Of course, life on the ranch—especially Candy’s dog, once an impressive sheep herder but now toothless, foul-smelling, and brittle with age—supports Candy’s fears. Past accomplishments and current emotional ties matter little, as Carson makes clear when he insists that Candy let him put the dog out of its misery. In such a world, Candy’s dog serves as a harsh reminder of the fate that awaits anyone who outlives his usefulness. For a brief time, however, the dream of living out his days with George and Lennie on their dream farm distracts Candy from this harsh reality.

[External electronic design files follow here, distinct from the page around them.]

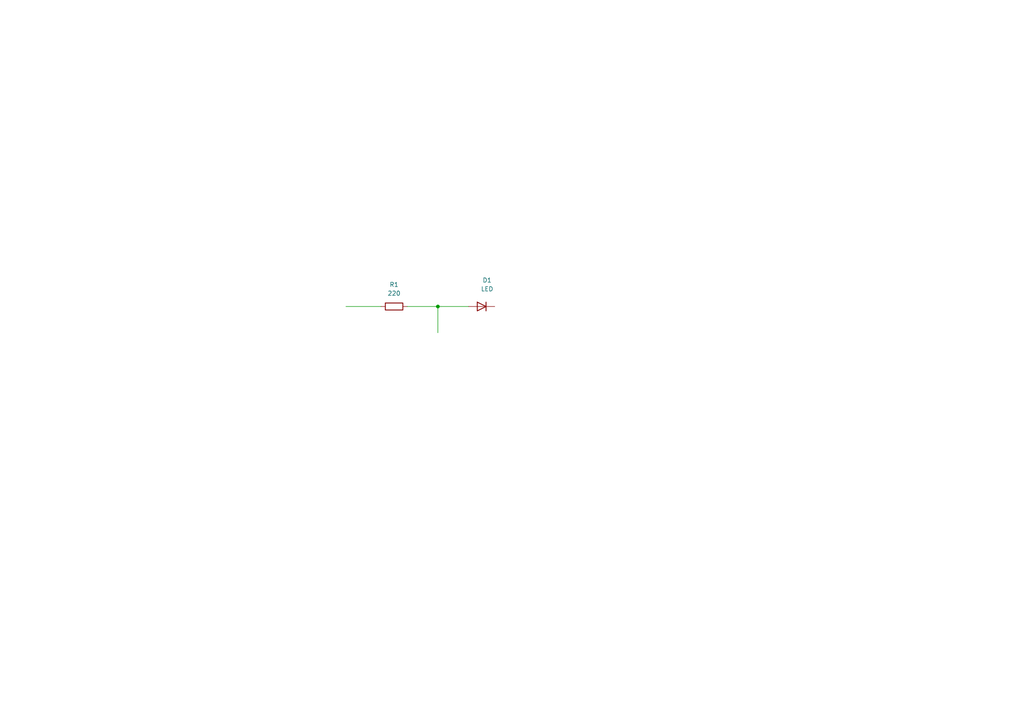
<source format=kicad_sch>
(kicad_sch (version 20211123) (generator eeschema)
  (uuid 83b1ef0e-6180-45ef-bb9c-7ec2e25e3c3a)
  (paper "A4")
  
  
  
  (junction (at 127 88.9) (diameter 0) (color 0 0 0 0)
    (uuid 2c5b88dc-c4ba-45d6-b9ae-cd36ee8f1e10))
  
  (wire (pts (xy 100.33 88.9) (xy 110.49 88.9))
    (stroke (width 0) (type default) (color 0 0 0 0))
    (uuid 4e87c98e-785d-4dfb-a9c9-5ef98c8f6b13))
  
  (wire (pts (xy 118.11 88.9) (xy 127 88.9))
    (stroke (width 0) (type default) (color 0 0 0 0))
    (uuid 82907d2e-4560-49c2-9cfc-01b127317195))
  
  (wire (pts (xy 127 88.9) (xy 127 96.52))
    (stroke (width 0) (type default) (color 0 0 0 0))
    (uuid a6738c3d-462f-4a22-b5ce-04c0c67977ca))
  
  (wire (pts (xy 127 88.9) (xy 135.89 88.9))
    (stroke (width 0) (type default) (color 0 0 0 0))
    (uuid f8e9ac00-5b66-4fe2-a21e-952bb5a1cb52))
  
  (symbol (lib_id "Device:R") (at 114.3 88.9 90) (unit 1)
    (in_bom yes) (on_board yes) (fields_autoplaced)
    (uuid 8d66c9aa-e716-444d-a61f-ae455a3c3b51)
    (property "Reference" "R1" (id 0) (at 114.3 82.55 90))
    (property "Value" "220" (id 1) (at 114.3 85.09 90))
    (property "Footprint" "" (id 2) (at 114.3 90.678 90)
      (effects (font (size 1.27 1.27)) hide)))
  
  (symbol (lib_id "Device:LED") (at 139.7 88.9 180) (unit 1)
    (in_bom yes) (on_board yes) (fields_autoplaced)
    (uuid d24a9074-c0df-4724-938a-47a92c3b3d0a)
    (property "Reference" "D1" (id 0) (at 141.2875 81.28 0))
    (property "Value" "LED" (id 1) (at 141.2875 83.82 0))
    (property "Footprint" "" (id 2) (at 139.7 88.9 0)
      (effects (font (size 1.27 1.27)) hide)))
  
  (sheet_instances
    (path "/" (page "1")))
  
  (symbol_instances
    (path "/8d66c9aa-e716-444d-a61f-ae455a3c3b51"
      (reference "R1") (unit 1) (value "220") (footprint ""))
    (path "/d24a9074-c0df-4724-938a-47a92c3b3d0a"
      (reference "D1") (unit 1) (value "LED") (footprint "")))
)
</source>
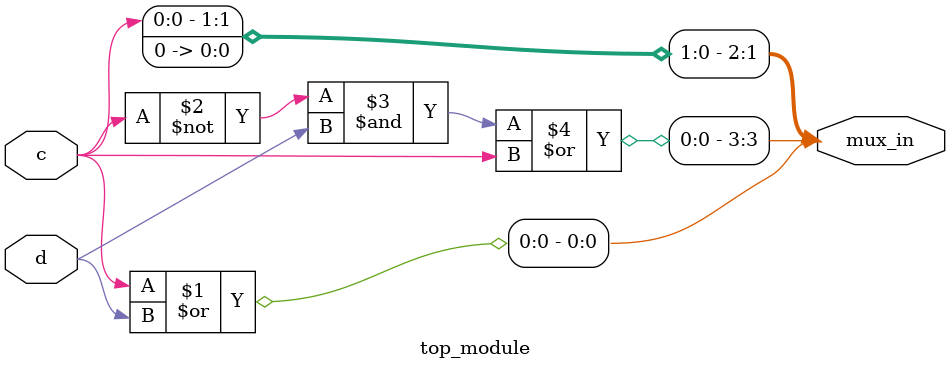
<source format=sv>
module top_module (
    input c,
    input d,
    output [3:0] mux_in
);
    assign mux_in[0] = c | d;      // ab = 00
    assign mux_in[1] = 1'b0;       // ab = 01
    assign mux_in[2] = c;          // ab = 11
    assign mux_in[3] = ~c & d | c; // ab = 10

endmodule

</source>
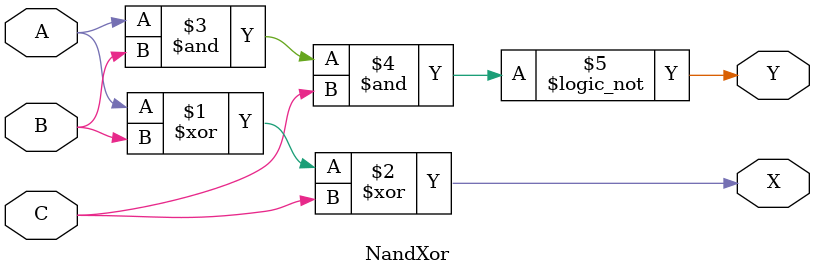
<source format=v>
`timescale 1ns / 1ps


module NandXor(
    input A,
    input B,
    input C,
    output X,
    output Y
    );
    assign X = A^B^C;
    assign Y = !(A&B&C);

endmodule

</source>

He deems the few acres of land they describe worthy of his hard-earned life’s savings, which testifies to his desperate need to believe in a world kinder than the one in which he lives. Like George, Candy clings to the idea of having the freedom to take up or set aside work as he chooses. So strong is his devotion to this idea that, even after he discovers that Lennie has killed Curley’s wife, he pleads for himself and George to go ahead and buy the farm as planned.